WASHINGTON — In a charmed life of newspapering, Ben Bradlee seemed always to be in just the right place.

The raspy-voiced, hard-charging editor who invigorated The Washington Post got an early break as a journalist thanks to his friendship with one president, John F. Kennedy, and became famous for his role in toppling another, Richard Nixon, in the Watergate scandal.

Bradlee died at home Tuesday of natural causes. He was 93.

Ever the newsman and ever one to challenge conventional wisdom, Bradlee imagined his own obituary years earlier and found something within it to quibble over.

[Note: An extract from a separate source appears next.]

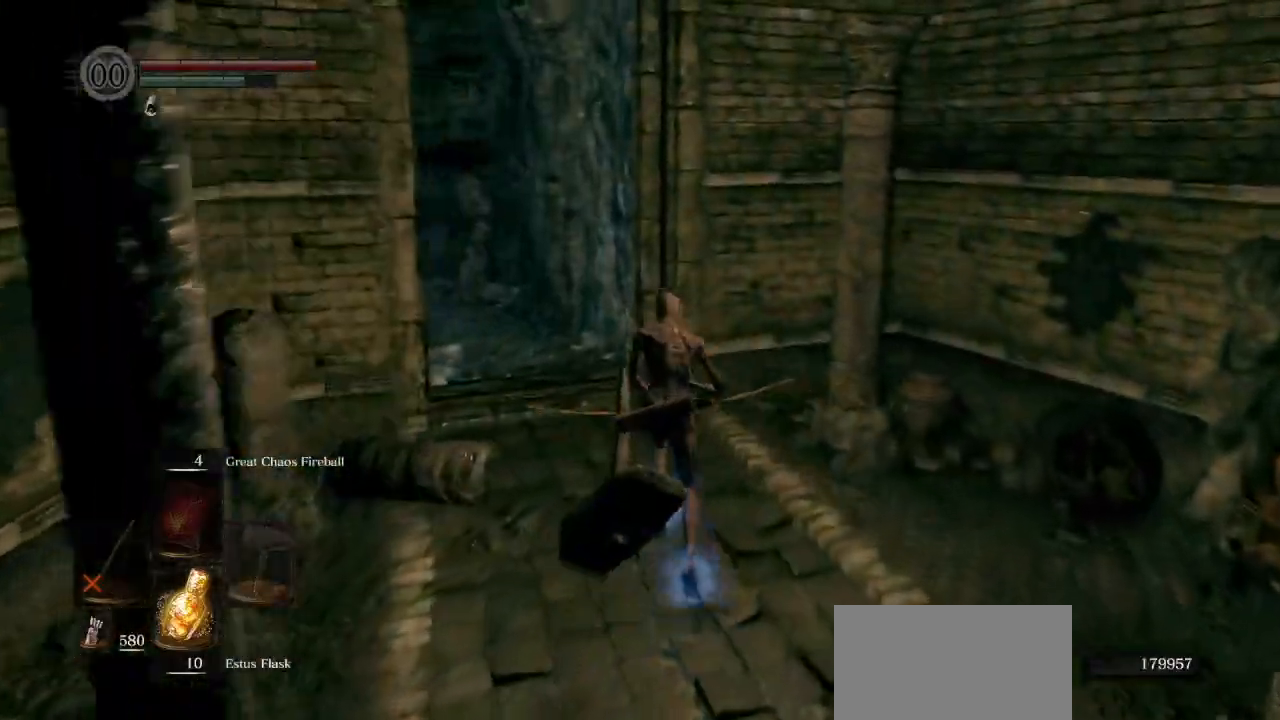
{"buttons": ["CIRCLE"], "left_stick": "up", "right_stick": "left", "events": []}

“Bet me that when I die,” he wrote in his 1995 memoir, “there will be something in my obit about how The Washington Post ‘won’ 18 Pulitzer prizes while Bradlee was editor.” That, he said, would be bunk. The prizes are overrated and suspect, he wrote, and it’s largely reporters, not newspapers or their editors, who deserve the credit.

Yet the Post’s Pulitzer-winning coverage of the Watergate scandal is an inextricable part of Bradlee’s legacy, and one measure of his success in transforming the Post from a sleepy hometown paper into a great national one.

As managing editor first and later as executive editor, Bradlee engineered the Post’s reinvention, bringing in a cast of talented journalists and setting editorial standards that brought the paper new respect.

When Bradlee retired from the Post newsroom in 1991, then-publisher Donald Graham said, “Thank God the person making decisions in the last 26 years showed us how to do it with verve and with guts and with zest for the big story and for the little story.”

With Watergate, Bradlee himself became a big part of a story that epitomized the glory days of newspapers — back before websites, cable chatter and bloggers drove the talk of the day.